In full and unchanged, set down the entries that follow, with no images.

***** MATERIALS PROVIDED *****

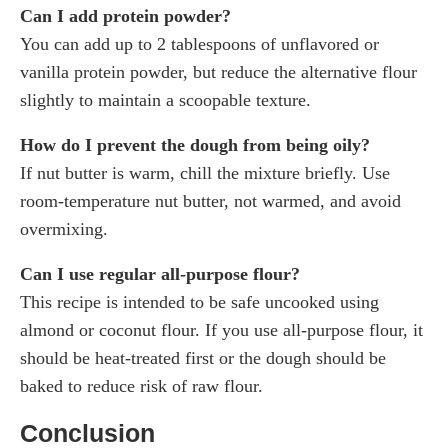
Can I add protein powder?
You can add up to 2 tablespoons of unflavored or
vanilla protein powder, but reduce the alternative flour
slightly to maintain a scoopable texture.
How do I prevent the dough from being oily?
If nut butter is warm, chill the mixture briefly. Use
room-temperature nut butter, not warmed, and avoid
overmixing.
Can I use regular all-purpose flour?
This recipe is intended to be safe uncooked using
almond or coconut flour. If you use all-purpose flour, it
should be heat-treated first or the dough should be
baked to reduce risk of raw flour.
Conclusion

*****

ANSWER TO THIS TASK:
Can I add protein powder?
You can add up to 2 tablespoons of unflavored or
vanilla protein powder, but reduce the alternative flour
slightly to maintain a scoopable texture.
How do I prevent the dough from being oily?
If nut butter is warm, chill the mixture briefly. Use
room-temperature nut butter, not warmed, and avoid
overmixing.
Can I use regular all-purpose flour?
This recipe is intended to be safe uncooked using
almond or coconut flour. If you use all-purpose flour, it
should be heat-treated first or the dough should be
baked to reduce risk of raw flour.
Conclusion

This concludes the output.